What did the people at the tattoo shop think of it?
They just laughed at me. They made me pay up front because they didn’t believe I actually wanted to get it done. I got a bit annoyed and even started an argument with them about how art doesn't always have to be aesthetically pleasing.
So you don’t regret it?
No. I’m still happy with it. Why should tattoos be pretty? I even started an Instagram account for my tattoo because my artistic friends—and even strangers at parties—like to draw all kinds of stuff around it.
VICE: What’s going on here?
Nicole: About a year ago, a tattoo artist ran a contest on Facebook where you could win a tattoo for just $30. A friend of mine won, but I asked the artist if I could come along and get one for the same price, and he was cool with it.
What happened next?
The guy normally works at a tattoo shop, but for ours, we went to his house. He didn’t ask me for my ID—I guess he assumed I was a bit older. My friend went first, and her tattoo looked fine, so I trusted him. But halfway through mine, he said: "Oops, I've messed up a bit." He tried to fix it by making the letters and the sign a bit bolder.
Were you happy with it?
When I got home, I thought it looked OK—but it has some mistakes, like the random floating "I." It sucks, but I’ll try to have it fixed one day.
VICE: What’s that thing on your calf?
Martijn: I was at a house party once, where one guy had brought his tattoo gun.
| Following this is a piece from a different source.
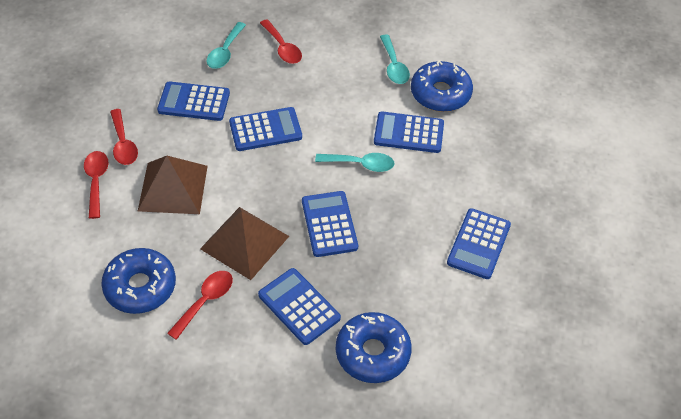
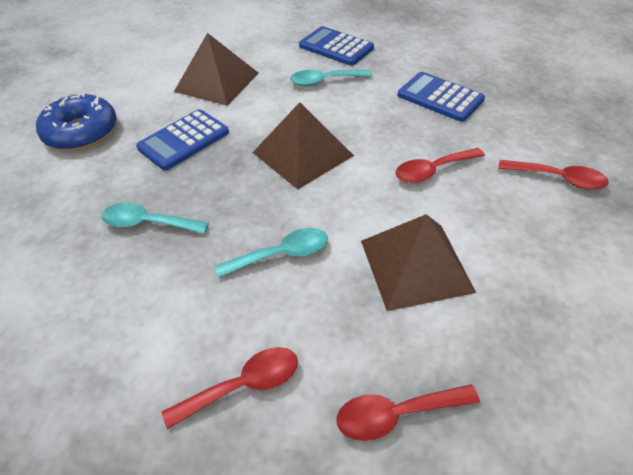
blue calculator: 6 -> 3
blue donut: 3 -> 1
brown pyramid: 2 -> 3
I was like, "A free tattoo, why not?" I wanted something I thought I would like for the rest of my life, so I decided to get a drawing of a vulva.
Who made the design?
I found a piece of paper at the party and made everyone take a shot at it. The only instruction I gave was that I wanted the labia to be as big as possible. In the end, I had to pick between my own drawing and that of my friend Lisa. After consulting my sisters via text, I picked Lisa’s design.
Do you have any regrets?
No. I always knew the tattoo was really stupid. I can have a good laugh about it, and that’s what counts. Most people only see that it's a vulva after I tell them. And if I ever regret it, I can always turn it into some kind of insect, I guess.